NATURAL CURVE: The distinctive shape shown in the Heiling and Downs chart (above) can’t be created by any other natural process. It’s considered to be the smoking gun for the presence of a gravitational wave background. Credit: Chiara Mingarelli.
By finding both the presence of the Hellings and Downs curve in our cross-correlated pulsar data, together with a common amplitude signal of the gravitational wave background, we can bring our millions of dancing supermassive black hole pairs to the fore.

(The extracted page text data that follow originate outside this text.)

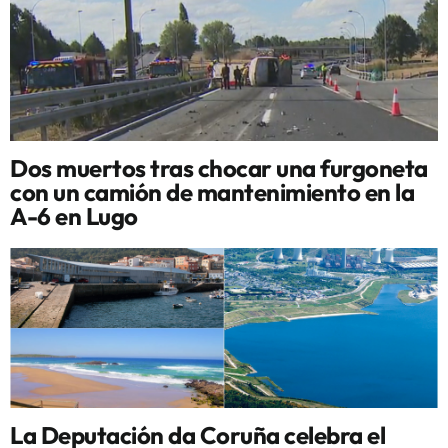
Dos muertos tras chocar una furgoneta
con un camión de mantenimiento en la
A-6 en Lugo
La Deputación da Coruña celebra el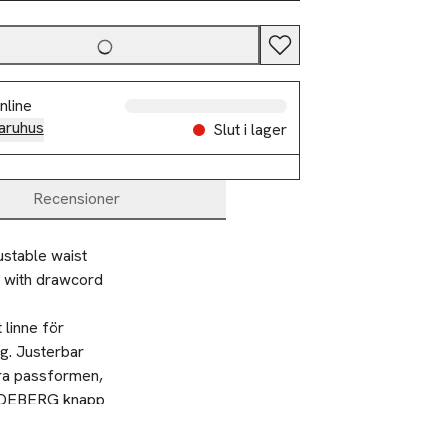
nline
aruhus
Slut i lager
Recensioner
ustable waist
n with drawcord
linne för 
g. Justerbar 
era passformen, 
INDEBERG knapp 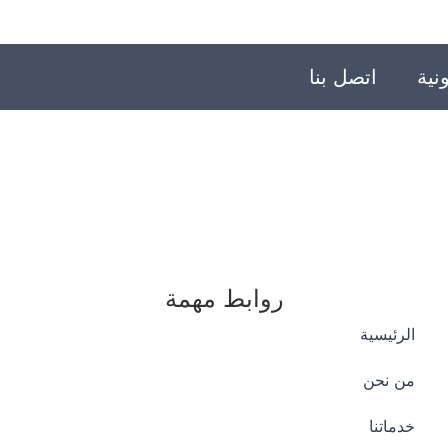
نية
اتصل بنا
روابط مهمة
الرئيسية
من نحن
خدماتنا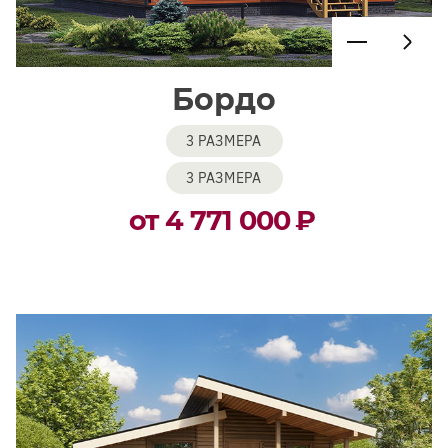
Бордо
3 РАЗМЕРА
3 РАЗМЕРА
от 4 771 000
₽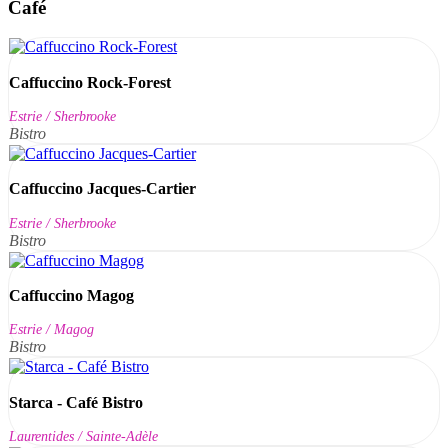
Café
Caffuccino Rock-Forest
Estrie / Sherbrooke
Bistro
Caffuccino Jacques-Cartier
Estrie / Sherbrooke
Bistro
Caffuccino Magog
Estrie / Magog
Bistro
Starca - Café Bistro
Laurentides / Sainte-Adèle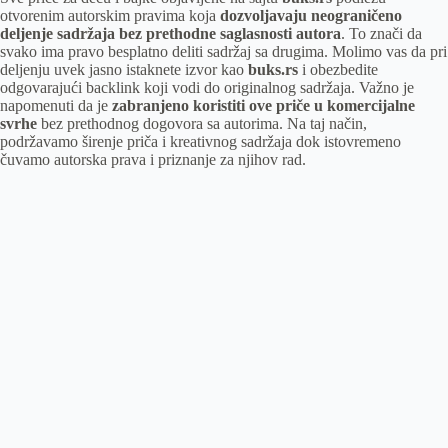
otvorenim autorskim pravima koja
dozvoljavaju neograničeno
deljenje sadržaja bez prethodne saglasnosti autora
. To znači da
svako ima pravo besplatno deliti sadržaj sa drugima. Molimo vas da pri
deljenju uvek jasno istaknete izvor kao
buks.rs
i obezbedite
odgovarajući backlink koji vodi do originalnog sadržaja. Važno je
napomenuti da je
zabranjeno koristiti ove priče u komercijalne
svrhe
bez prethodnog dogovora sa autorima. Na taj način,
podržavamo širenje priča i kreativnog sadržaja dok istovremeno
čuvamo autorska prava i priznanje za njihov rad.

As pulsar timing arrays become more and more sensitive, they will be able to measure how the amplitude of the gravitational wave background evolves as a function of frequency, which can give us clues as to what is creating the gravitational wave background. While it is widely held that supermassive black holes should generate this low-frequency background, other sources of low-frequency gravitational waves include primordial gravitational waves from inflation, the quantum fluctuations from a fraction of a second after the Big Bang, and exotic networks of cosmic strings, the theoretical, super dense filaments of matter-energy, which can be the size of the entire universe.
Probing this background will give us deeper insights into open problems in astrophysics. The secrets that are hidden within pulsar timing array data may lead to answering critical questions for astronomers. We will be able to say, for example, what will happen to our supermassive black hole, Sagittarius A*, when our galaxy collides with neighboring Andromeda.
We will also be able to say general relativity has, or has not, passed another test when huge gravitational forces are in play. Indeed, some theories predict that gravity, in very strong gravitational regimes—such as in supermassive black hole mergers—behaves differently than what Einstein suggested. According to general relativity, a supermassive black hole binary’s orbit should shrink in a specific way while emitting gravitational waves. Deviations from this could indicate new physics beyond general relativity. Gravitational waves, like light, are also polarized. General relativity predicts two polarizations (called plus and cross), but others could also exist, again pointing to either extensions of general relativity or entirely new physics.
Hopefully, within our lifetime, astronomers will gain insights into these and more open questions, all due to a whole lot of shimmies taking place throughout the universe.
Melize Ferrus has been doing research on smaller black hole mergers with the Flatiron Institute’s Center for Computational Astrophysics.
Chiara Mingarelli is an assistant professor of physics at Yale University and has been thinking about supermassive black hole mergers for over a decade.